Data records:
+--
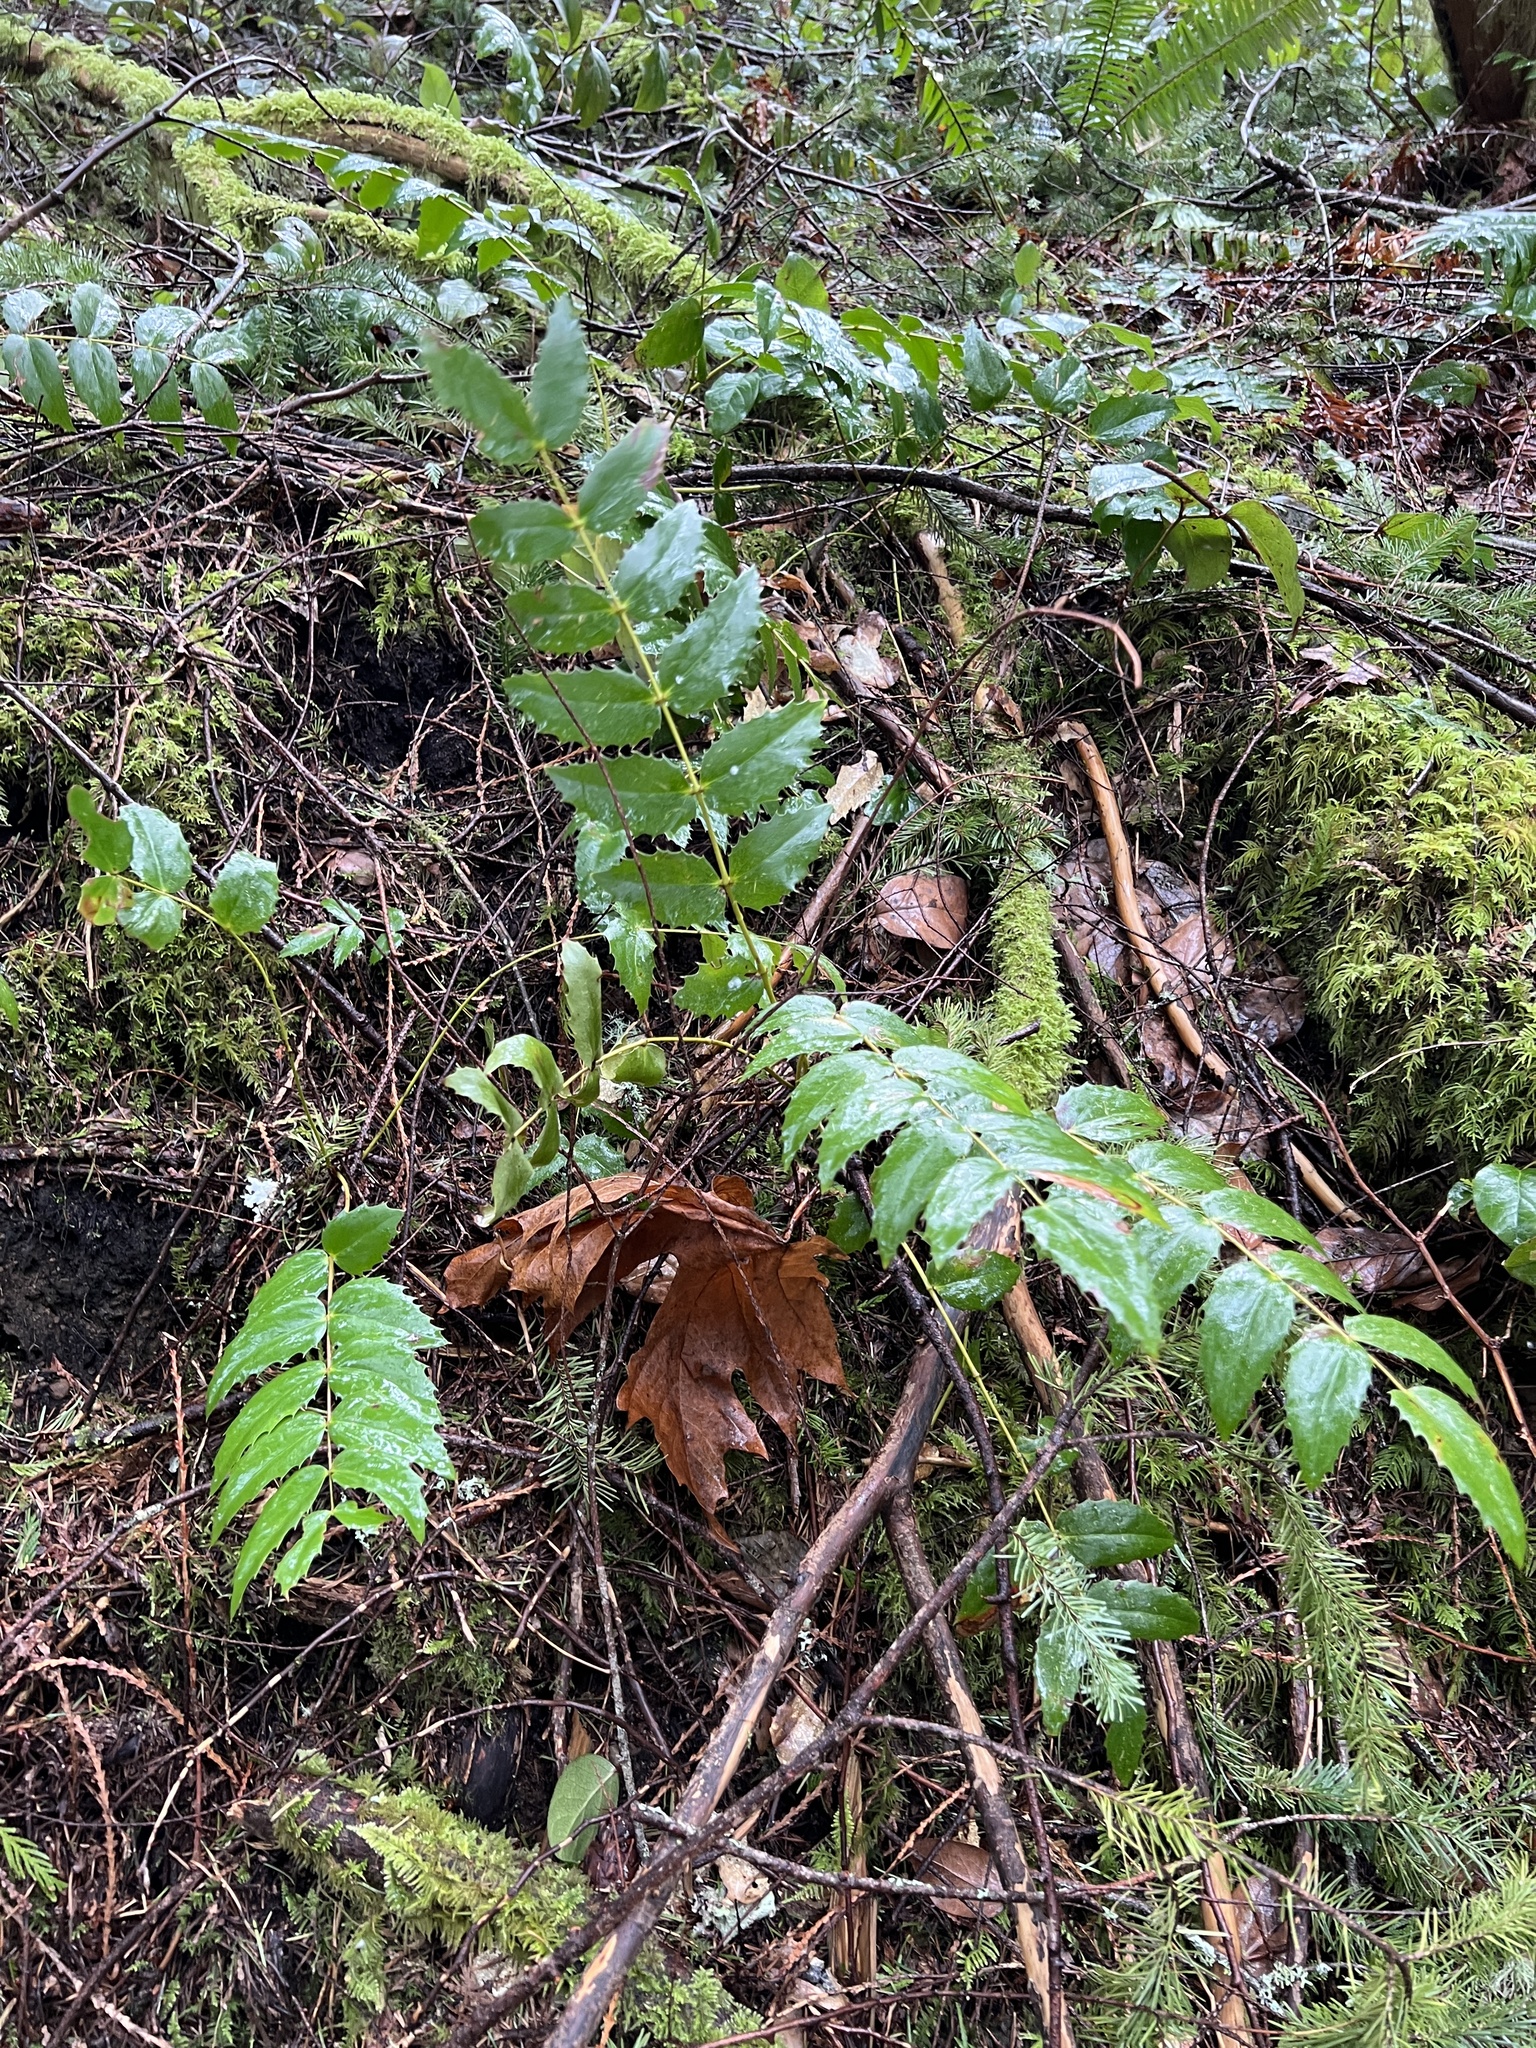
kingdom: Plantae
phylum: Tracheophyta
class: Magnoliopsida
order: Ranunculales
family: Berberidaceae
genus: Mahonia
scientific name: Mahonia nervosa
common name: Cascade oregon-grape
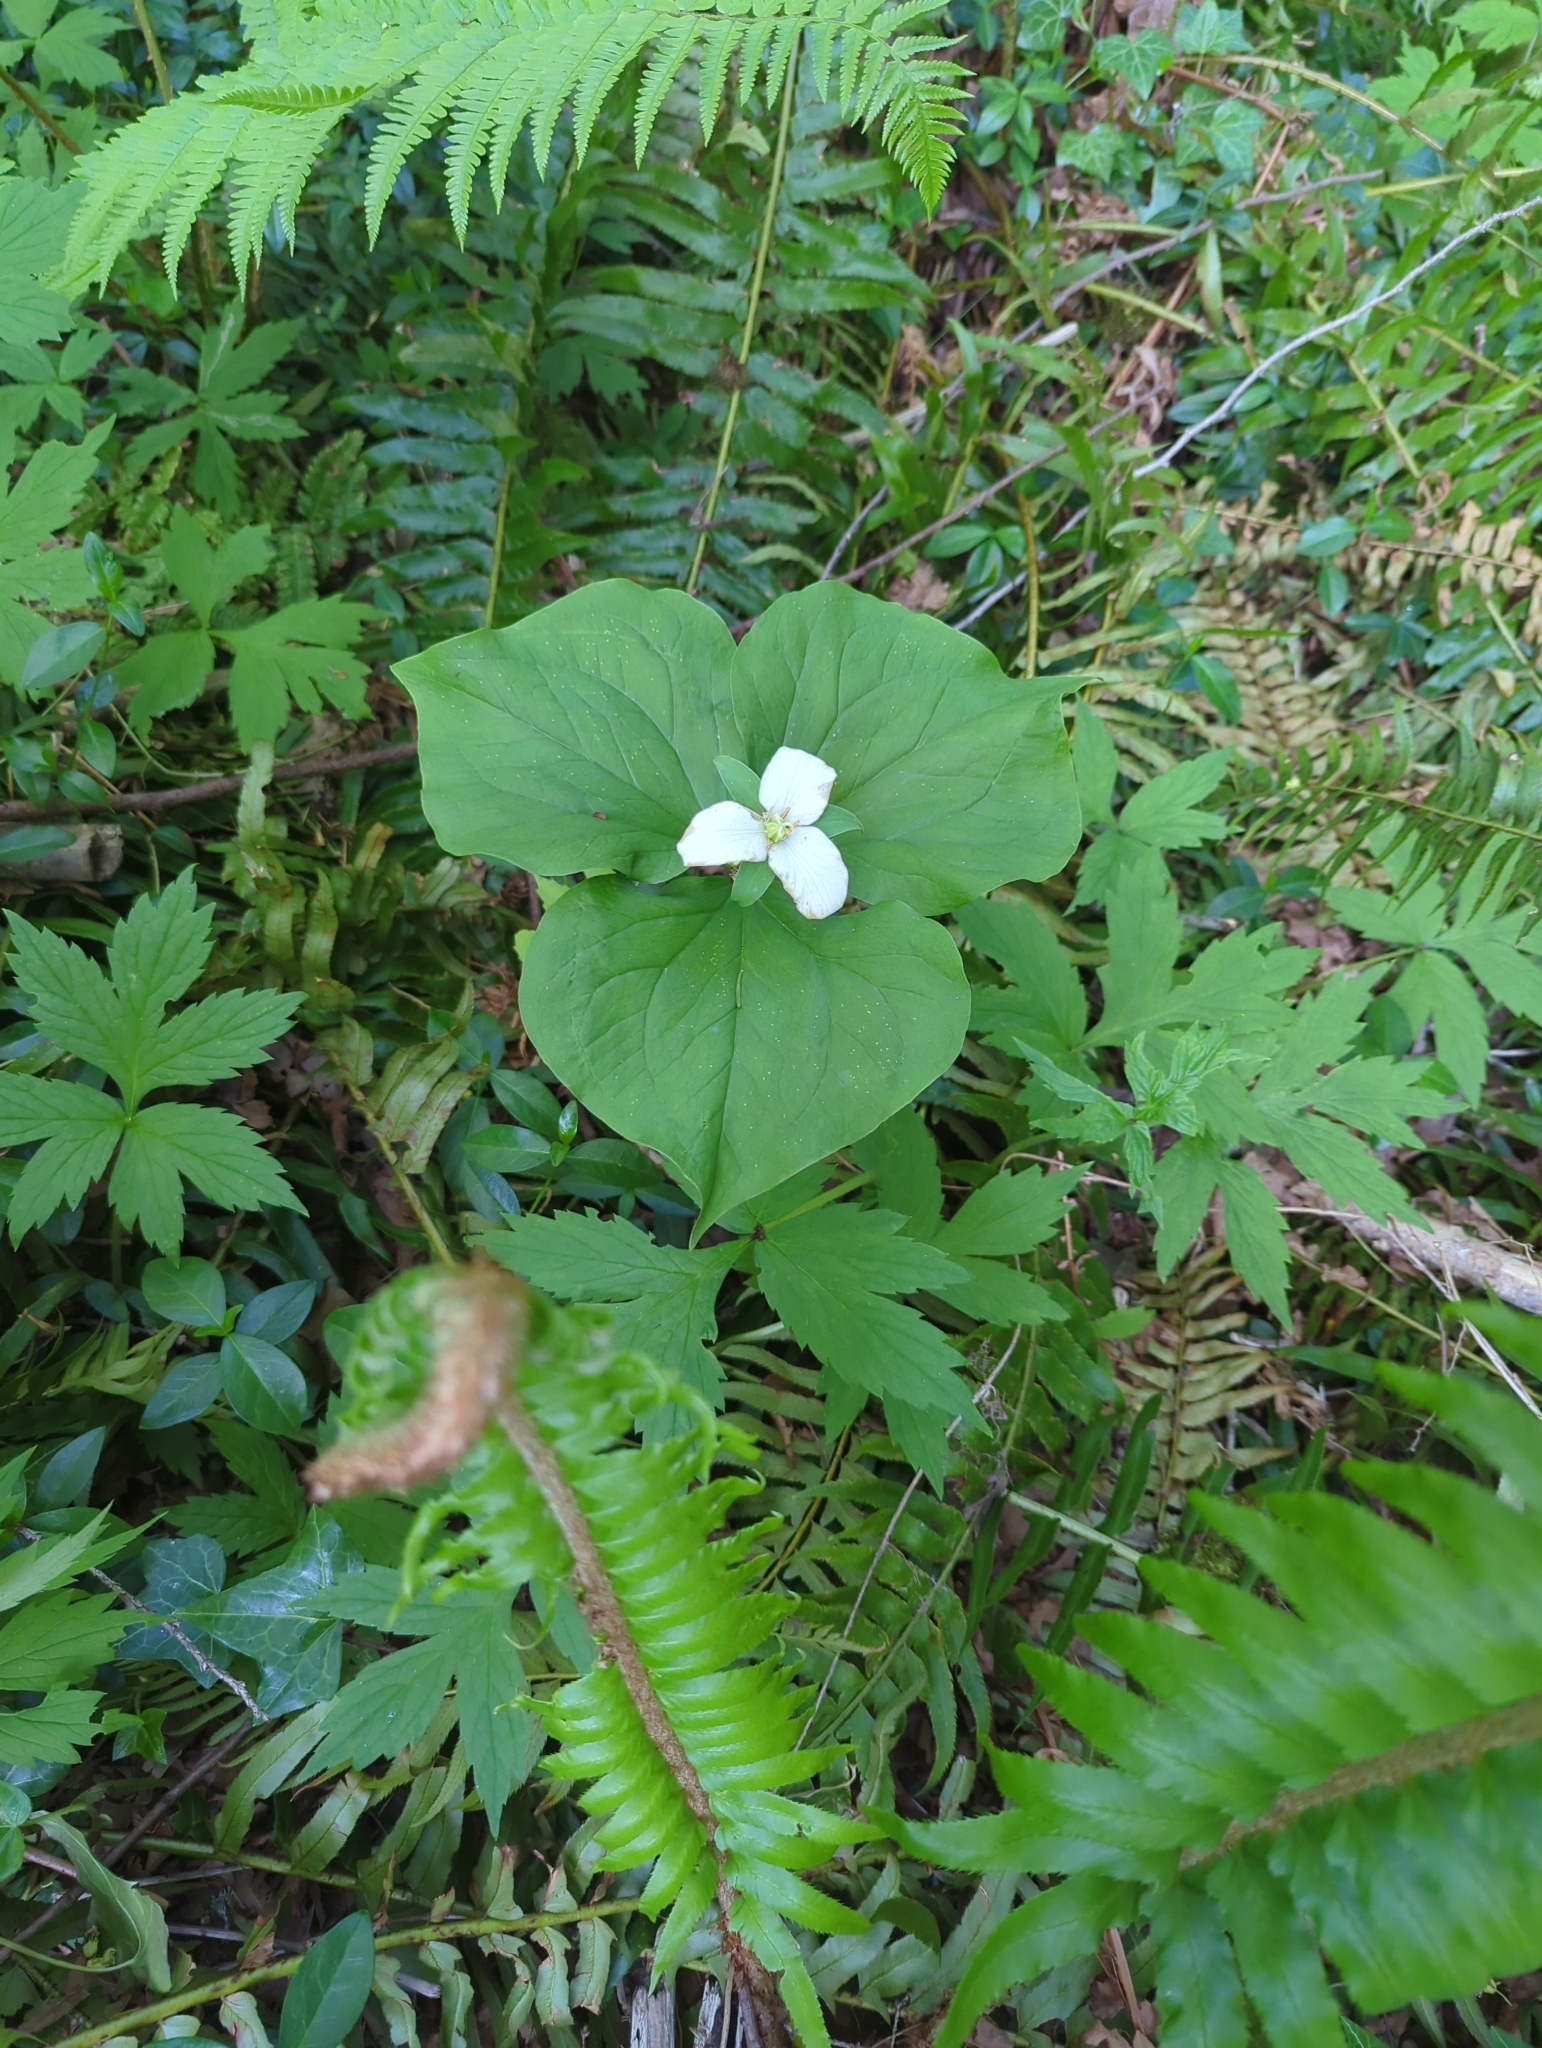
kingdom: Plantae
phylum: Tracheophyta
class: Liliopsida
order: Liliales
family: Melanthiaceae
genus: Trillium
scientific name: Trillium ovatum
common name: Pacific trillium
+--
- _Problem description_: Convert the lines of all the records into a single numbered list with no blank lines, and leave the pictures out.

- _Result of this exercise_:
1. kingdom: Plantae
2. phylum: Tracheophyta
3. class: Magnoliopsida
4. order: Ranunculales
5. family: Berberidaceae
6. genus: Mahonia
7. scientific name: Mahonia nervosa
8. common name: Cascade oregon-grape
9. kingdom: Plantae
10. phylum: Tracheophyta
11. class: Liliopsida
12. order: Liliales
13. family: Melanthiaceae
14. genus: Trillium
15. scientific name: Trillium ovatum
16. common name: Pacific trillium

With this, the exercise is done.